FDA Asks Small Dispensers to Report Drug Tracking Info
Published Date: 11/21/2025
Notice
Summary
The FDA is asking small medicine dispensers to share info about how they track prescription drugs to keep the supply chain safe and secure. This new info collection is part of a law that helps trace medicines electronically, making sure they’re real and safe. Comments on this plan are open until December 22, 2025, and it could affect small dispensers’ paperwork and processes.
Analyzed Economic Effects
4 provisions identified: 0 benefits, 4 costs, 0 mixed.
Small dispensers asked to complete DSCSA assessment
If you run a medicine dispenser with 25 or fewer full‑time employees, FDA is asking you (or an entity representing you) to answer an assessment questionnaire about electronic package‑level drug tracing.

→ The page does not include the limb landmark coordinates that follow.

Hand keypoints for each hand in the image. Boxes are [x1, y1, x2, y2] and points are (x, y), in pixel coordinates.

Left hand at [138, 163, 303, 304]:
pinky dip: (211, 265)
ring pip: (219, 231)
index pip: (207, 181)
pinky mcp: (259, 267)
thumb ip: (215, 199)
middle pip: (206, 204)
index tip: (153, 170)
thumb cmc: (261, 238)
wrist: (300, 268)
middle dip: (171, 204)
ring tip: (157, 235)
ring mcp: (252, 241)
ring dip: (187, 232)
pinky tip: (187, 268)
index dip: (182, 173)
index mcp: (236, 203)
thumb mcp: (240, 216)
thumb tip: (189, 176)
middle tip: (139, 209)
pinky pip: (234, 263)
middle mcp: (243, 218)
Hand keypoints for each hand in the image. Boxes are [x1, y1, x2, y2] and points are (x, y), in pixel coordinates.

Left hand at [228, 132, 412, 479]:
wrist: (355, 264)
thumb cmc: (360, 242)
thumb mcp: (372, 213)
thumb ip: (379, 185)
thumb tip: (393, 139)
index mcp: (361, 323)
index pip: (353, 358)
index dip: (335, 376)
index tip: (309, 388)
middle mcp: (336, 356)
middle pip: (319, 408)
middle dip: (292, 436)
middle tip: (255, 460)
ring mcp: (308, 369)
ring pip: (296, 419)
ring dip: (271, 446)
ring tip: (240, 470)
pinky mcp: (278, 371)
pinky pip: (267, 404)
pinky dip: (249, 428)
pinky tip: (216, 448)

FDA estimates 922 respondents will complete the questionnaire, that it will take about 2 hours to compile answers and respond, and that respondents will have 45 days to complete the questionnaire after the link is posted.

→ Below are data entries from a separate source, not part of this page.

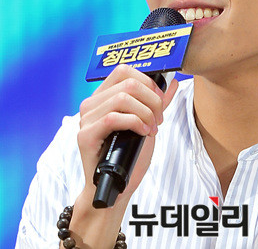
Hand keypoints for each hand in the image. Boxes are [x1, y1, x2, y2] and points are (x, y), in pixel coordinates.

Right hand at [77, 64, 178, 203]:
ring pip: (122, 98)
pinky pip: (113, 118)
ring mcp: (86, 119)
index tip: (160, 100)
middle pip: (127, 82)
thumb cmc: (129, 156)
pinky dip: (134, 122)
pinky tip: (142, 133)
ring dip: (145, 113)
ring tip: (151, 128)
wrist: (116, 188)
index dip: (147, 81)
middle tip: (158, 119)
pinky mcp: (85, 135)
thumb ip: (156, 103)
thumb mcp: (147, 123)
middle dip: (152, 99)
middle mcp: (91, 104)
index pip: (123, 70)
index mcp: (102, 97)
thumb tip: (172, 83)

Required coordination with third‑party partners
FDA expects respondents to coordinate with third‑party entities (like solution providers, wholesale distributors, or consultants). For screener questions, FDA estimates 692 respondents will make 1,384 disclosures at about 0.1 hour each; for full assessment responses, FDA estimates 461 respondents will coordinate with two partners at about 2 hours per coordination.
Large email outreach to industry contacts
FDA plans to send 18,430 invitation emails to firms on its industry stakeholder list asking them to consider the assessment. The agency estimates it will take about 0.1 hour (6 minutes) to read each invitation and decide whether to participate.
Recordkeeping recommendation for one year
FDA recommends that respondents keep records generated while answering the assessment and retain questionnaire responses for at least 1 year after FDA publishes its final report. FDA estimates recordkeeping will take about 0.5 hour per responding entity.